■ **JOB ITEM**: Report every line of the entries that contains the word "mayor".

[Items from a data source]
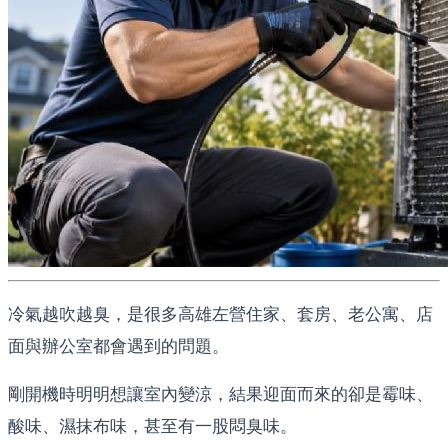
冷氣越吹越臭，是很多高雄左營住家、套房、老公寓、店
面與辦公室都會遇到的問題。
剛開機時明明想讓室內變涼，結果迎面而來的卻是霉味、
酸味、濕抹布味，甚至有一股悶臭味。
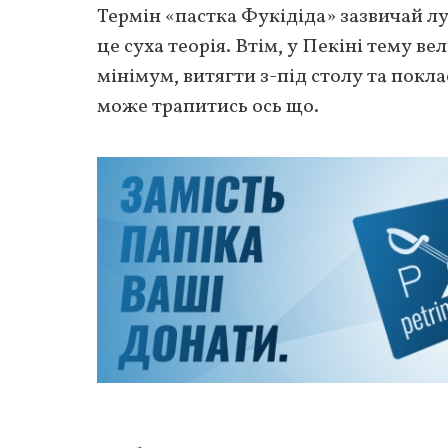
Термін «пастка Фукідіда» зазвичай лу
це суха теорія. Втім, у Пекіні тему в
мінімум, витягти з-під столу та покл
може трапитись ось що.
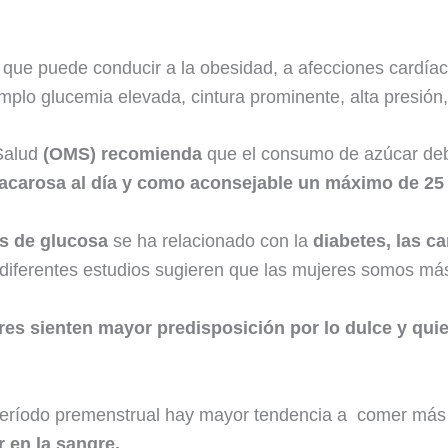
 que puede conducir a la obesidad, a afecciones cardía
mplo glucemia elevada, cintura prominente, alta presión,
 Salud
(OMS) recomienda
que el consumo de azúcar de
sacarosa al día y como aconsejable un máximo de 25
os de glucosa
se ha relacionado con la
diabetes, las ca
diferentes estudios sugieren que las mujeres somos más
res sienten mayor predisposición por lo dulce y qu
período premenstrual hay mayor tendencia a comer más 
r en la sangre.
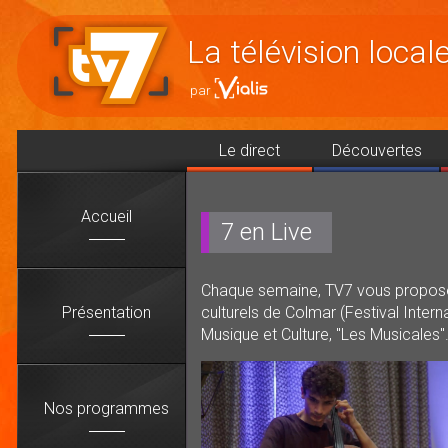
Accéder
au
La télévision loca
contenu
Le direct
Découvertes
Accueil
7 en Live
Chaque semaine, TV7 vous propose un
Présentation
culturels de Colmar (Festival Intern
Musique et Culture, "Les Musicales"
Nos programmes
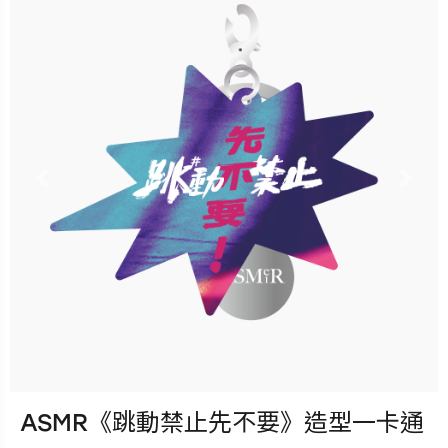
已完售
Previous
Nex
ASMR《跳動禁止先不要》造型一卡通
發行：2023-03-31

■ **RESPONSE TO THIS EXERCISE**:
res sienten mayor predisposición por lo dulce y qu
período premenstrual hay mayor tendencia a comer más 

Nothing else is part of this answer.